I'm studying about formal power series in ring theory from Grillet's Abstract Algebra. I'll go first with some definitions. We don't have a topology here, so we can't use limits, and this is why these definitions are formal.
Def: let $M=\{1,X,\ldots,X^n\}$ be the free monoid on $\{X\}$. A formal power series $A=\sum\limits_{n\geq0}a_nX^n$ in the indeterminate $X$ over a ring $R$ [with identity] is a mapping $A:X^n\to a_n$ of $M$ into $R$. These can be added pointwise and the product is $AB=C\text{ when }c_n=\sum\limits_{i+j=n}a_ib_j~\forall n\geq0.$
Then, if $R$ is a ring, formal power series over $R$ in the indeterminate $X$ constitute a ring $R[[X]]$.
Def: the order ord $A$ of a formal power series $A=\sum\limits_{n\geq0}a_nX^n\neq 0$ is the smallest integer $n\geq 0$ such that $a_n\neq0$.
The next definition is where I'm having trouble.
Def: a sequence $T_0,T_1,\ldots,T_k$ of a formal power series $T_k=\sum\limits_{n\geq0}t_{k,n}X^n\in R[[X]]$ is addible, or summable, in $R[[X]]$ when, for every $n\geq 0$, $T_k$ has order at least $n$ for almost all $k$. Then the sum $S=\sum\limits_{k\geq 0}T_k$ is the power series with coefficients $s_n=\sum\limits_{k\geq0}t_{k,n}$.
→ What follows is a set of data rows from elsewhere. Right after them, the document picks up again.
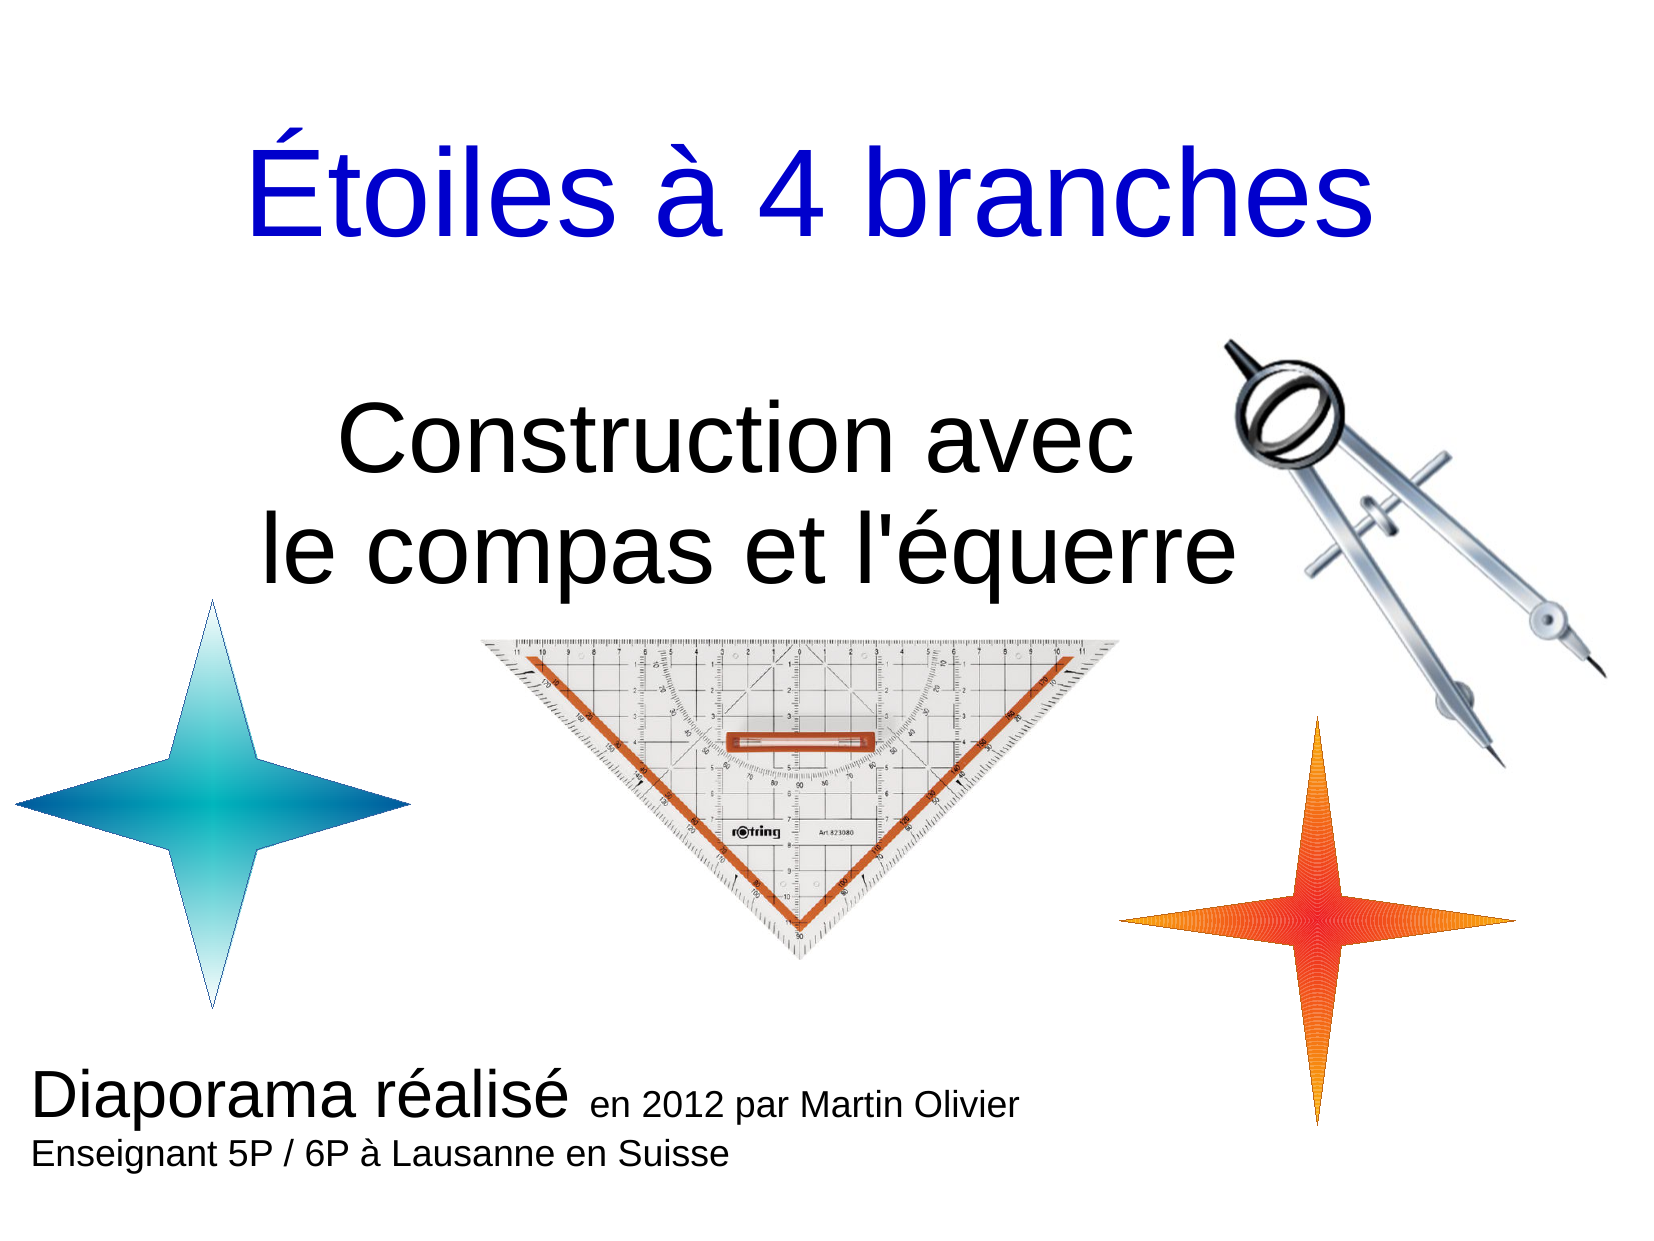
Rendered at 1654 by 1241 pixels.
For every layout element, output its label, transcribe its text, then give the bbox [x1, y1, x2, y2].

text_box Diaporama réalisé en 2012 par Martin Olivier Enseignant 5P / 6P à Lausanne en Suisse [15, 1050, 1036, 1182]
text_box [15, 599, 411, 1009]
picture [1185, 325, 1639, 781]
text_box [1119, 716, 1516, 1126]
picture [480, 639, 1120, 961]
title Étoiles à 4 branches [105, 90, 1516, 298]
subtitle Construction avec le compas et l'équerre [225, 270, 1276, 717]
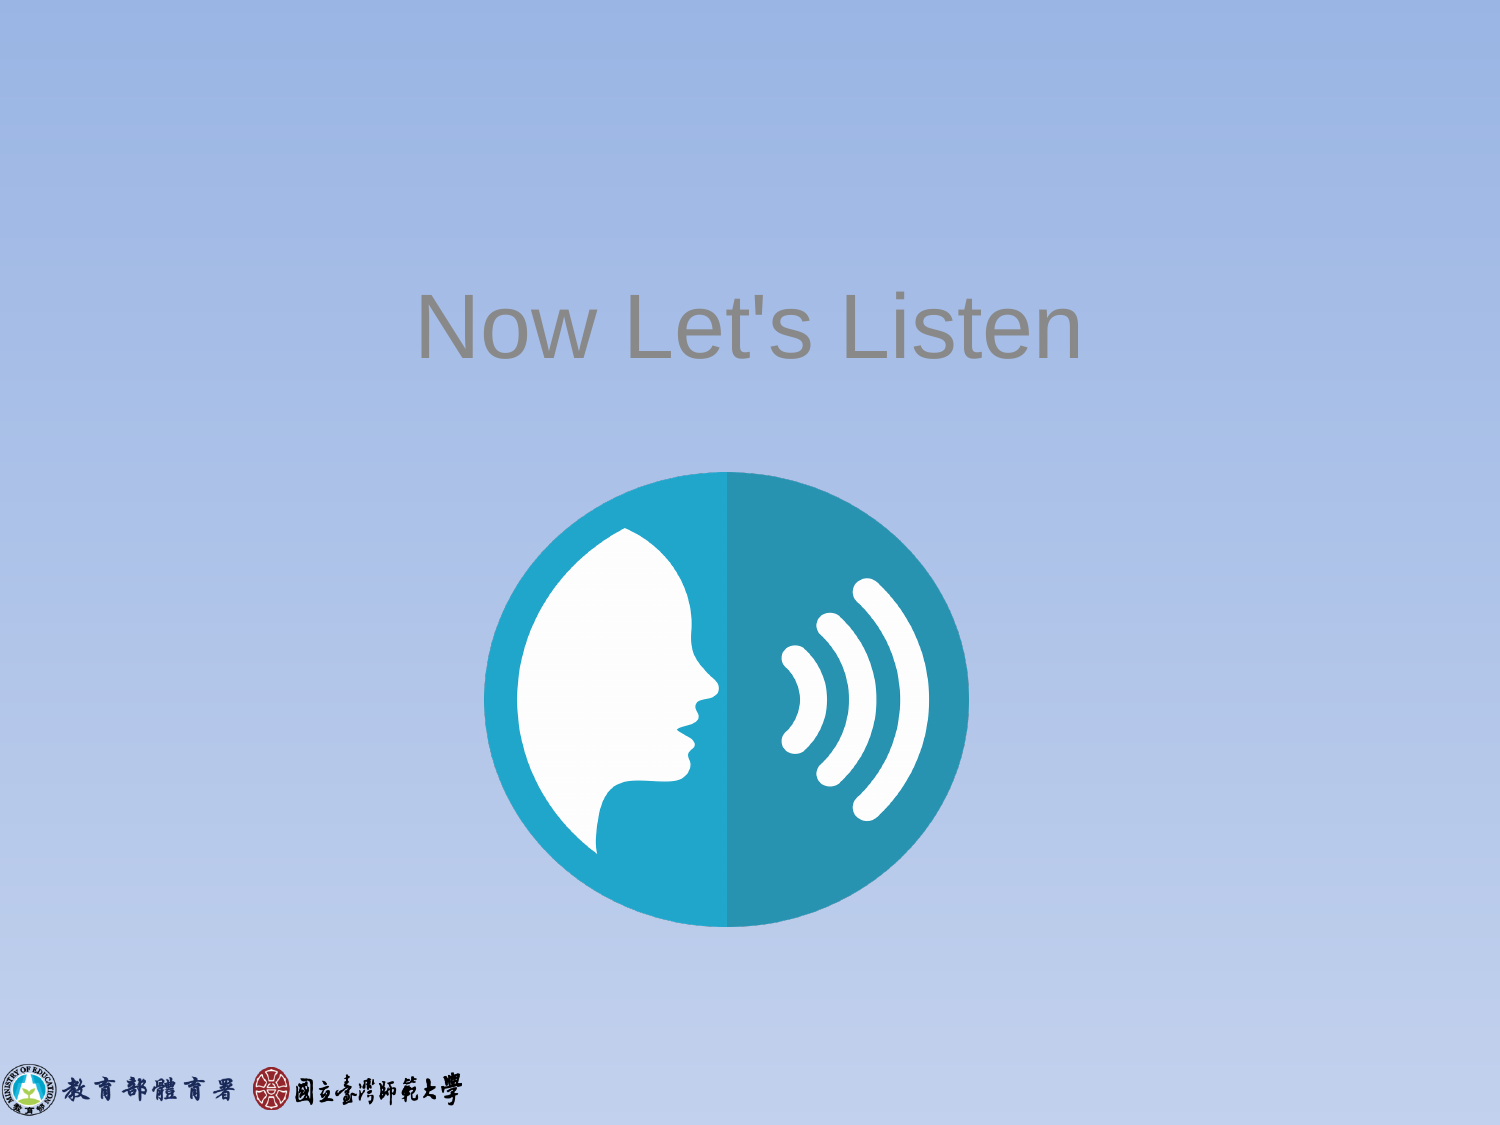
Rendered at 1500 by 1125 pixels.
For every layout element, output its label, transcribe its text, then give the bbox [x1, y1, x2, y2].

picture [253, 1067, 462, 1110]
picture [484, 472, 969, 927]
subtitle Now Let's Listen [82, 259, 1418, 426]
picture [0, 1051, 243, 1125]
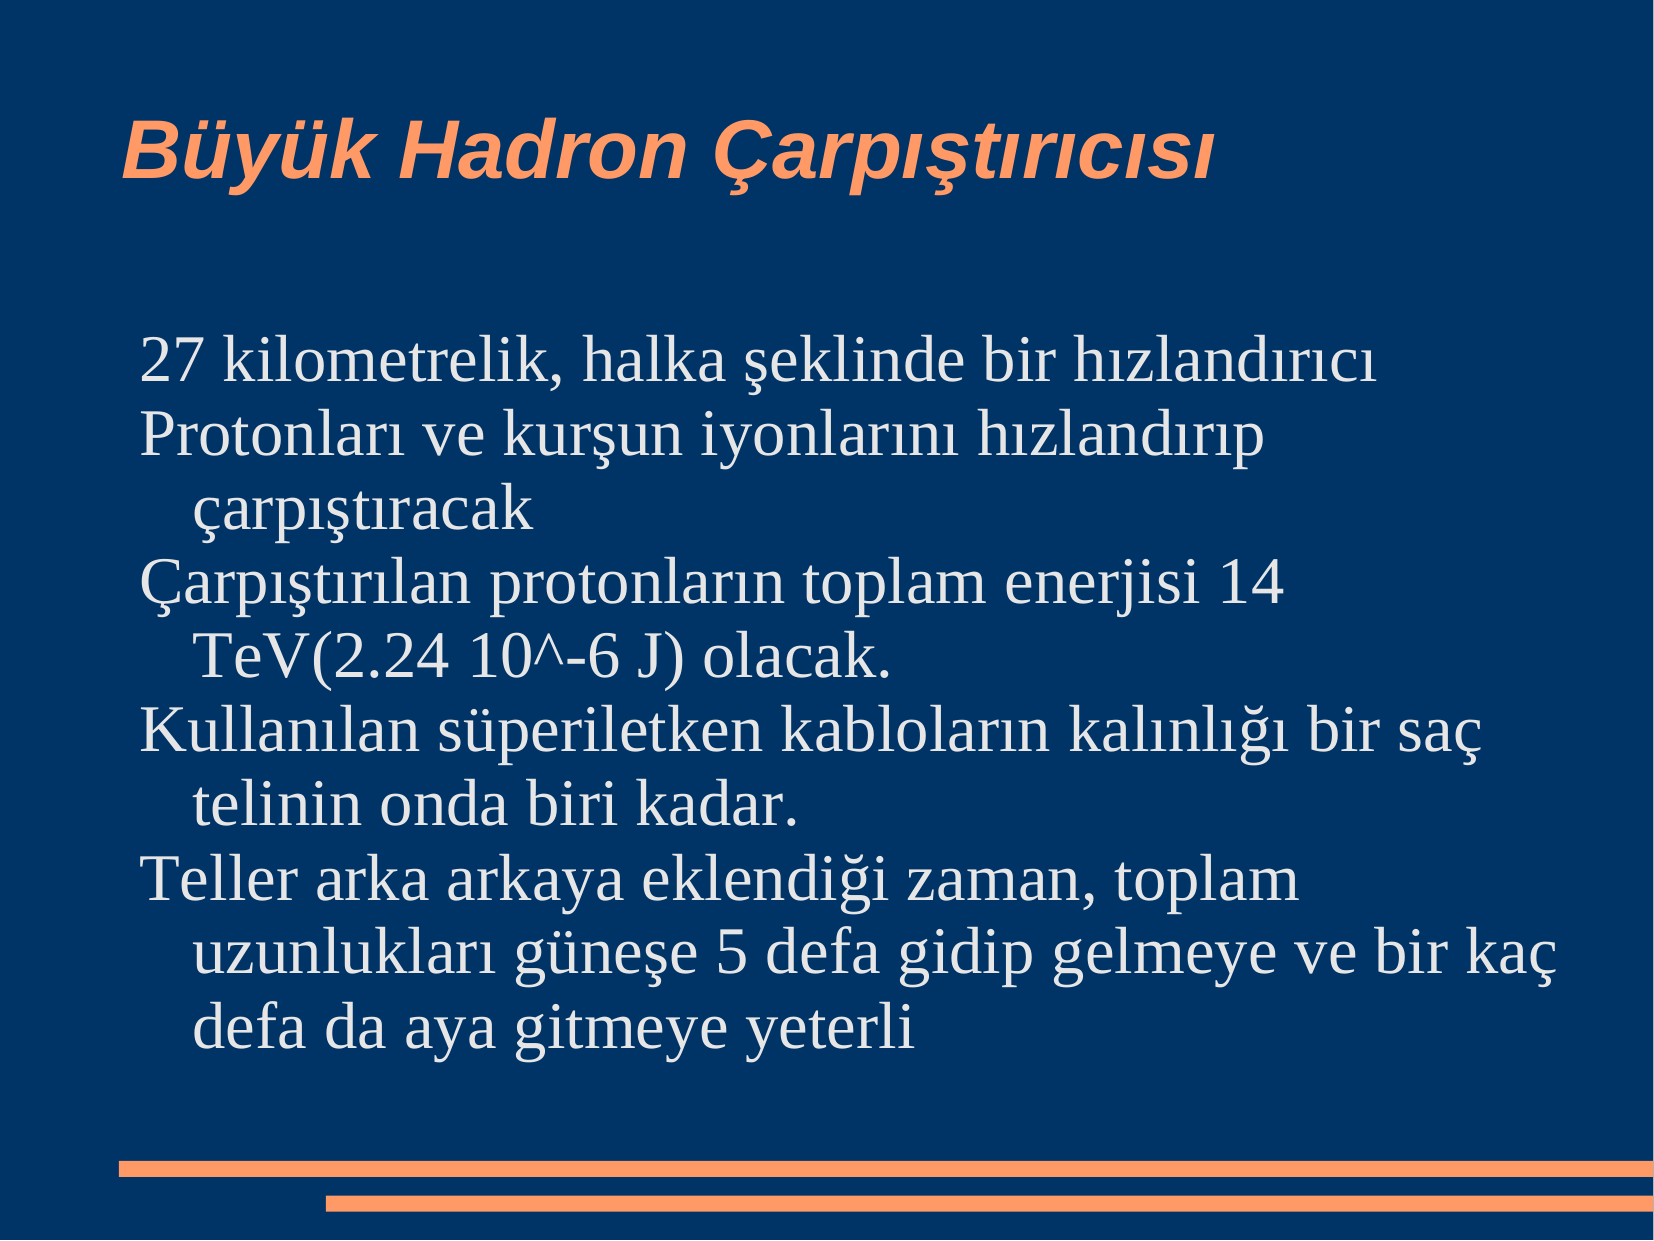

If for every $n\geq0$, ord $T_k\geq n$ for almost all $k$, this means that for every $k$ except for a finite amount of indexes, the order of $T_k$ is arbitrarily large? What's the intuition in this? I can't see it very clear nor know how to reason about it. Any clarification or help would be appreciated.